Clube dos 13 vê briga na Justiça como ''tiro no pé''

Entidade rechaça ir aos tribunais por temer que atitude motive clubes a se desfiliarem, como fez o Corinthians

Fonte Estadão
A diretoria do Clube dos 13 não considera que os tribunais sejam a solução para o levante de clubes que ameaça a existência da entidade. Durante a semana, o presidente do C13, Fábio Koff, chegou a ouvir de alguns dos presidentes de clube que ainda se mostram fiéis a ele que deveria entrar com ação na Justiça para fazer valer o contrato que tem em mãos. De acordo com o documento, assinado por presidentes de todos os clubes filiados, o C13 é o legítimo representante dessas agremiações na negociação dos direitos de transmissão do Campeonato Brasileiro.

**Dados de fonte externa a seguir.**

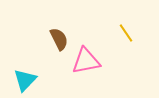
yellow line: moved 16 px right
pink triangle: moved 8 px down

Em tese, a estratégia é válida. Até advogados ligados aos dissidentes reconhecem a legitimidade do contrato. "De fato, se os clubes assinaram um documento no qual reconhecem o Clube dos 13 como representante do grupo na negociação, cabe à entidade liderar o processo", afirmou Luiz Felipe Santoro, advogado do Corinthians.
"Portanto, pode parecer estranha essa situação de o clube se manter filiado, mas negociar à parte, uma vez que a existência do C13 se resume, na prática, a cuidar da negociação do contrato de tevê. Por isso o Corinthians decidiu encaminhar sua desfiliação."
Tiro no pé. No entanto, entre as várias considerações feitas, uma freou o ímpeto dos entusiastas pelos tribunais. O grupo que defende a distância da Justiça argumenta que eventual ação poderia representar um "tiro no próprio pé". "Não acredito que essa decisão (entrar com processo) seja inteligente. O efeito disso seria motivar os clubes a oficializarem sua desfiliação, como fez o Corinthians, que é tudo o que o Clube dos 13 não quer", explicou advogado que acompanha a polêmica e pediu para não ser identificado. "Bastaria uma Assembleia Geral de clubes para anular o contrato. E como a razão de existir do C13 é esse contrato, isso representaria o fim da entidade."
Conflito. A rebelião dos clubes foi detonada no dia 24, quando os presidentes de Botafogo, Flamengo, Fluminense e Vasco anunciaram que negociariam seus direitos de tevê de maneira independente.
Poucas horas depois, o Corinthians, que já havia ameaçado com um pedido de licença, foi ainda mais radical e encaminhou carta à entidade, assinada pelo presidente Andrés Sanchez, na qual comunicava sua desfiliação.
O exemplo dos times cariocas foi seguido por vários outros tradicionais clubes do País, entre eles Grêmio, Cruzeiro, Palmeiras e Santos. A Rede Globo anunciou que não participará da licitação do C13, enquanto a Rede Record também admitiu que pode negociar diretamente com os clubes.